Famitsu awarded Dragon Quest Heroes a 35/40. More than 594,000 copies were sold in its first week, 325,000 on PS3 and 269,000 on PS4. Dragon Quest Heroes is currently the second best selling PS4 game in Japan, and the first not including hardware bundles. In July 2015, Square Enix announced that they will release more Dragon Quest video games in the West if the company is satisfied with the sales of Heroes. On July 28, 2015, Square Enix announced that the title had sold more than one million units.

In the west, Dragon Quest Heroes received a mostly positive reception, with an average Metacritic score of 77 out of 100 (75 reviews) for the PS4 version, and 73 out of 100 (9 reviews) for the PC version.

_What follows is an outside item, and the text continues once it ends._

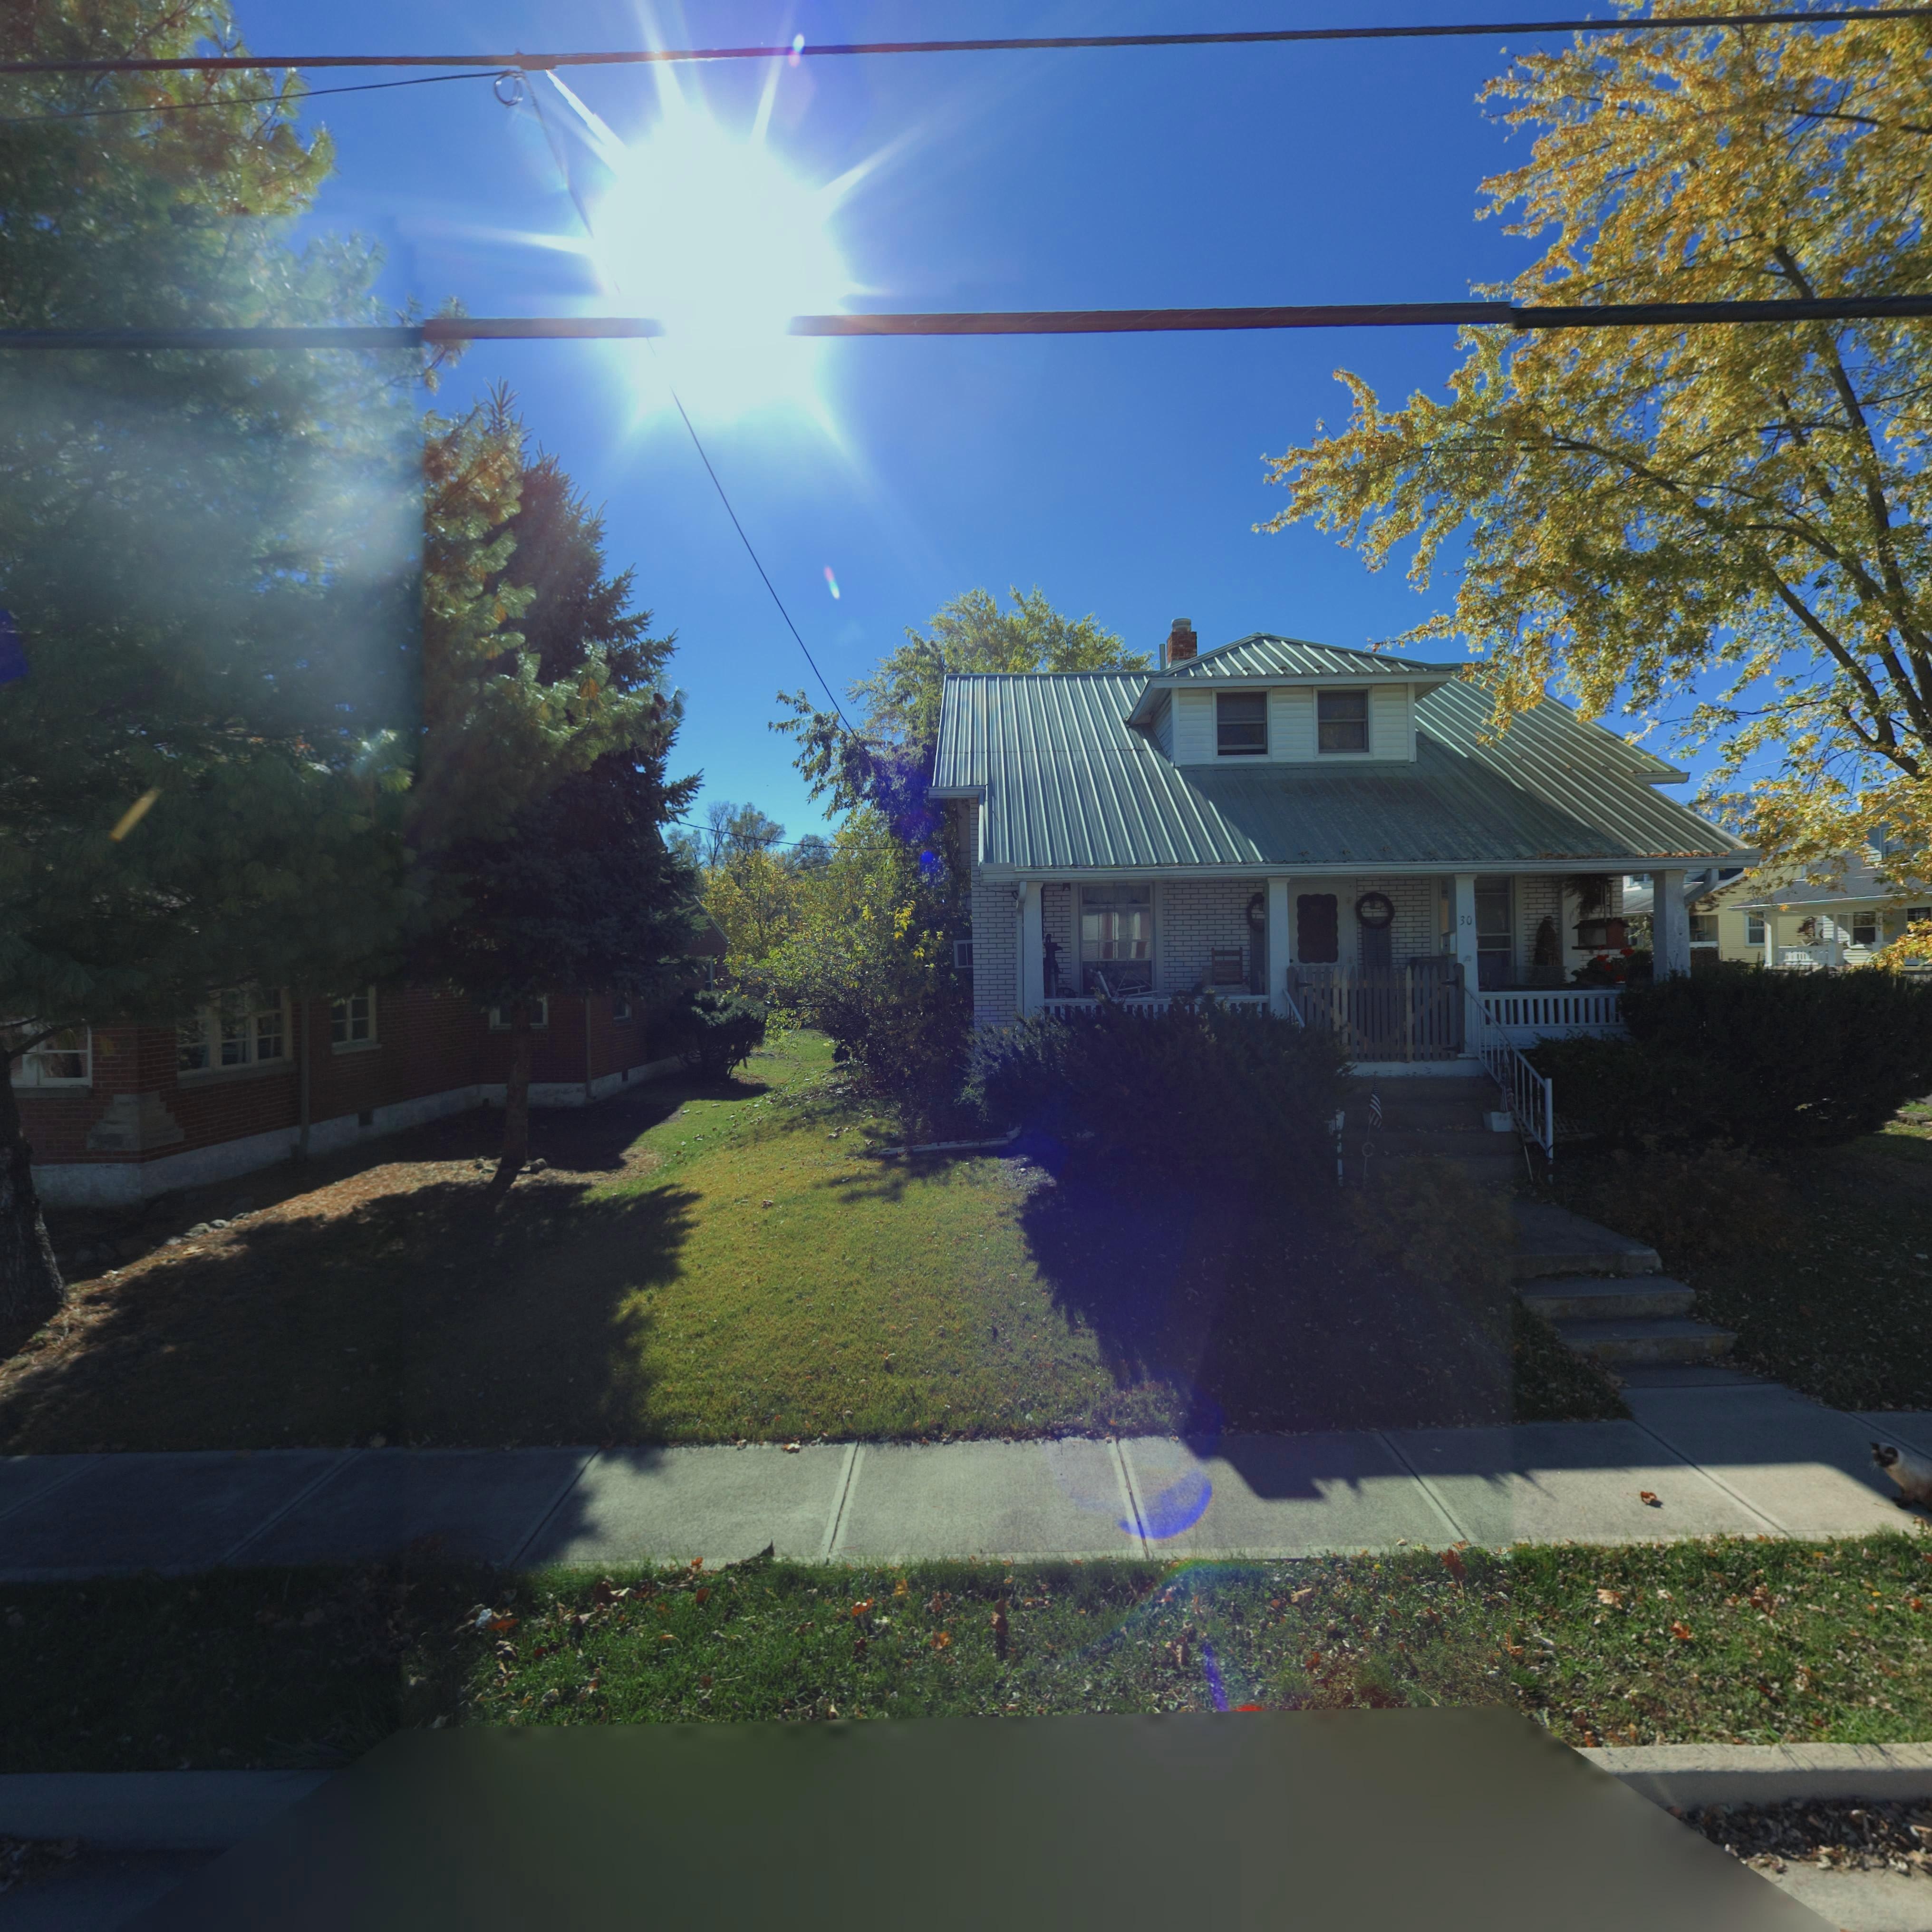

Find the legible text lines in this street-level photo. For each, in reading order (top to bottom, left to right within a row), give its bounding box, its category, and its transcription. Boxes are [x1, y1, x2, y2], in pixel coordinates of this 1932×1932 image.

[1459, 915, 1472, 926] StreetNumber: 30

IGN awarded it a score of 6.2 out of 10, saying "The joy of fighting defenseless creatures in Dragon Quest Heroes only lasts a short while." GameSpot awarded it a score of 8.0 out of 10, saying "affords every lover of the franchise the rare opportunity to cause genocidal destruction with the kind of efficiency you cannot find in a turn-based RPG."

Aggregate scores
| Aggregator | Score |
|---|---|
| Metacritic | PS4: 77/100 PC: 73/100 |
| OpenCritic | 57% recommend |

Review score
| Publication | Score |
|---|---|
| Famitsu | 35/40 |

==Sequel==
As the game received positive reception, Square Enix announced that they would be developing a sequel for the game, titled Dragon Quest Heroes II. It was released for the PlayStation 3, PlayStation 4, and PlayStation Vita in Japan on May 27, 2016, and for the PlayStation 4 in North America and Europe in April 2017.

Dragon Quest Heroes I·II, a compilation featuring this game and the sequel, was released as a Japanese launch title for the Nintendo Switch on March 3, 2017.